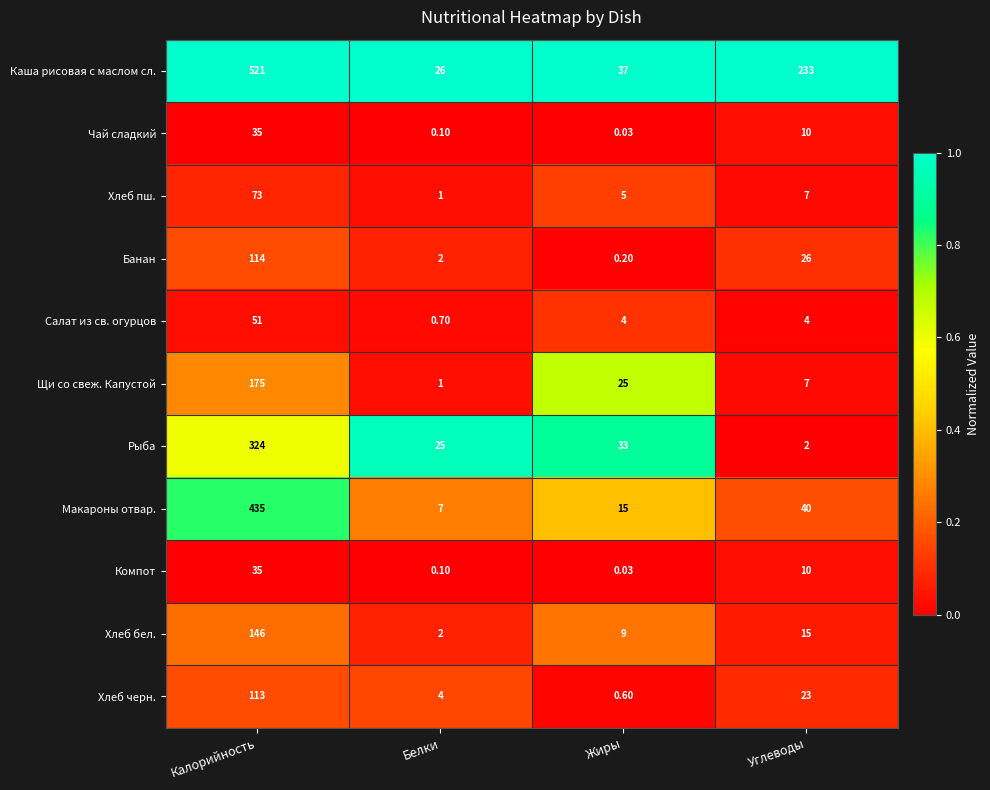

At which label does Макароны отвар. first exceed 40?

Калорийность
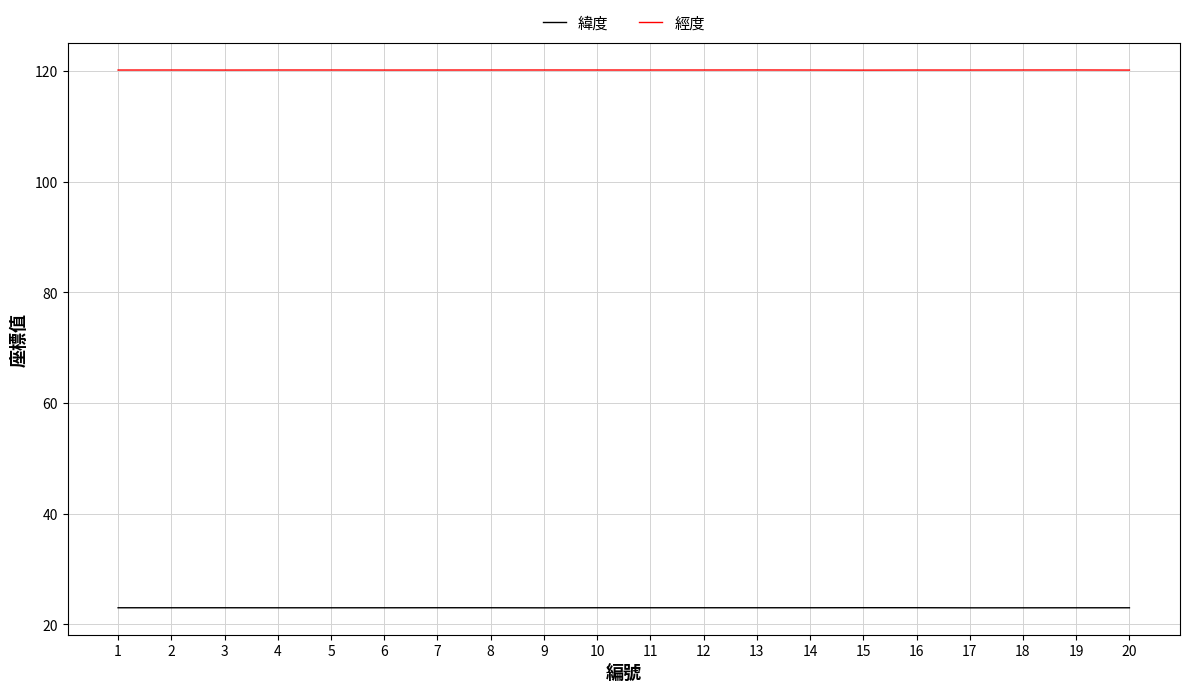

What is the smallest value displayed?

23.0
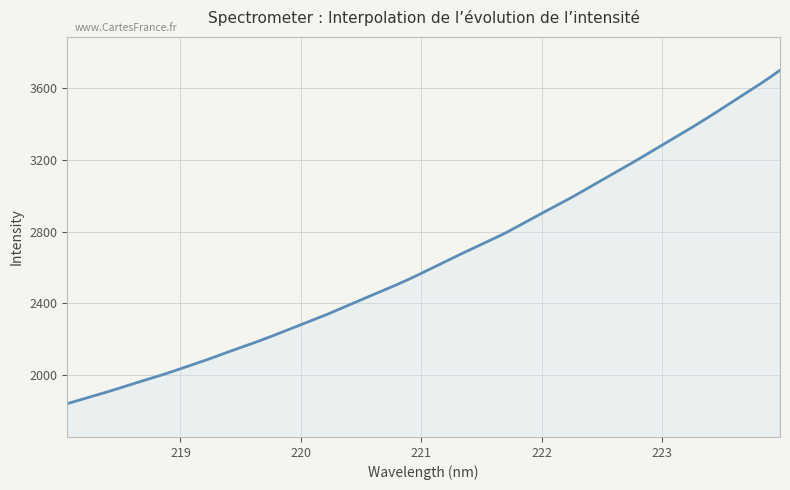

What is the sum of all values?

1055739.6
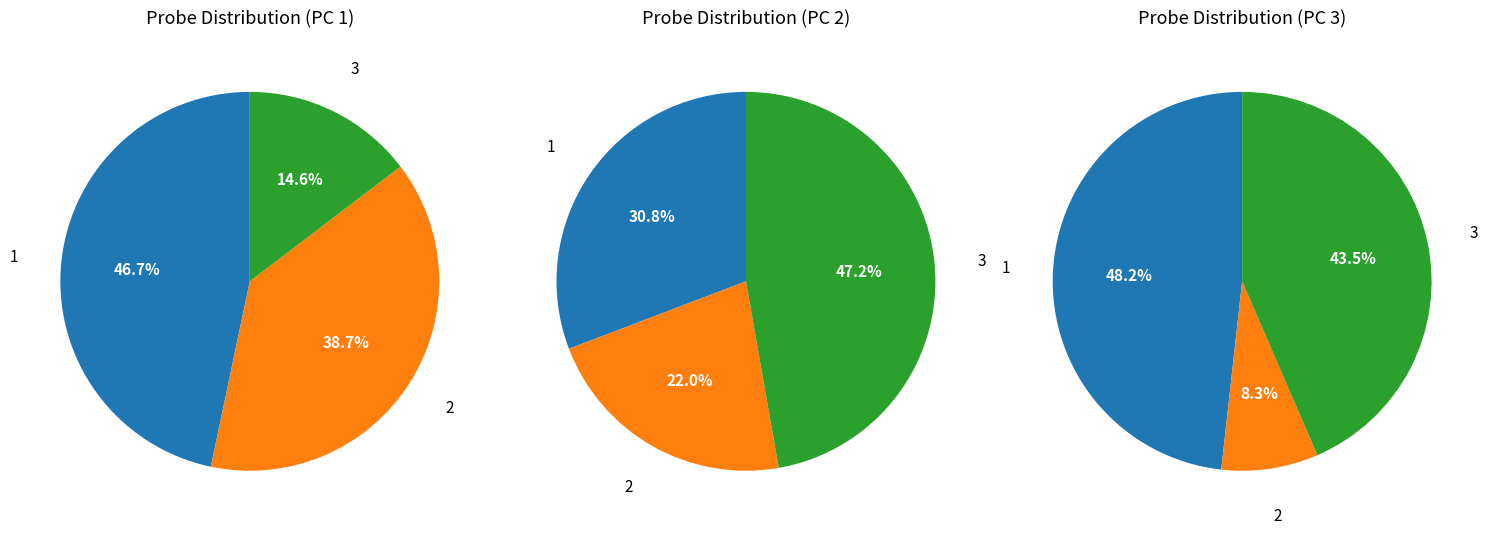

Combined, do 4 and 5 account for over 50%?

No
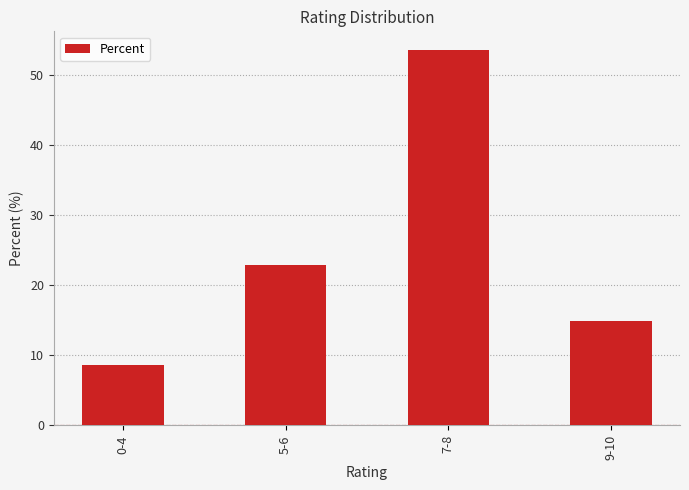

Reading right to left, transcribe all the data shown in this chart.

9-10=14.8	7-8=53.6	5-6=22.9	0-4=8.7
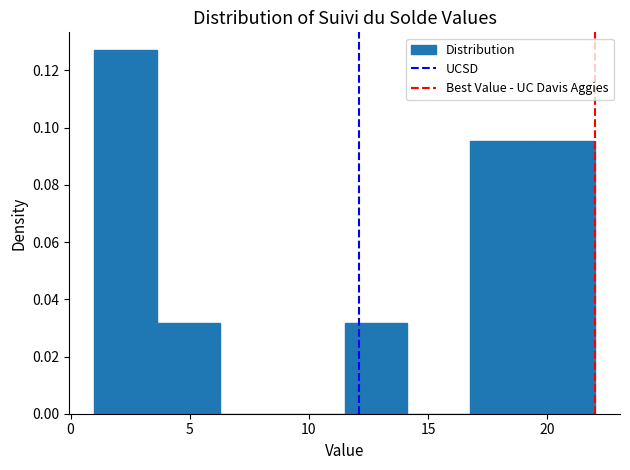

Reading left to right, list every bar in this chart as the range it spans on the x-axis followed by its height. Neither the bar edges nor the heights are printed on the chart, so give them approximately, as read against the axes.

1.0 to 3.5: 0.126
3.5 to 6.5: 0.032
6.5 to 9.0: 0
9.0 to 11.5: 0
11.5 to 14.0: 0.032
14.0 to 17.0: 0
17.0 to 19.5: 0.096
19.5 to 22.0: 0.096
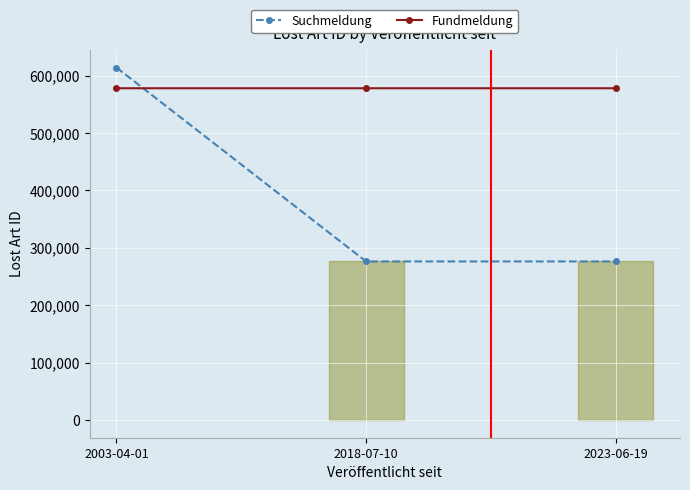

What is the total value across all series at 2018-07-10?

854313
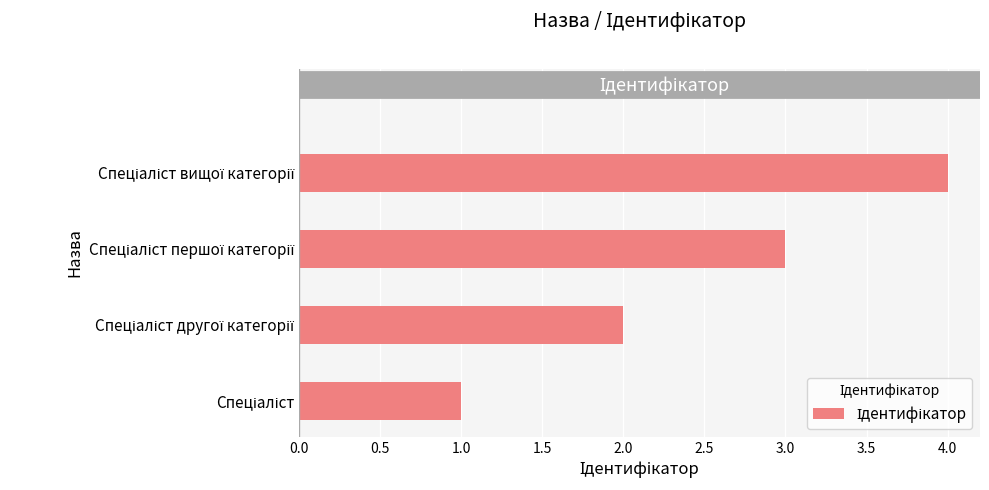

What is the greatest value displayed?

4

■ ■ ■

* [Your objective]:
Convert the lines of the material from the line containing "What is the total" through the end of the material, both included, into a JSON list of strings with one string per line, skipping blank lines and leaving out the pictures.

* [Expected answer]:
[
  "What is the total value across all series at 2018-07-10?",
  "854313",
  "What is the greatest value displayed?",
  "4"
]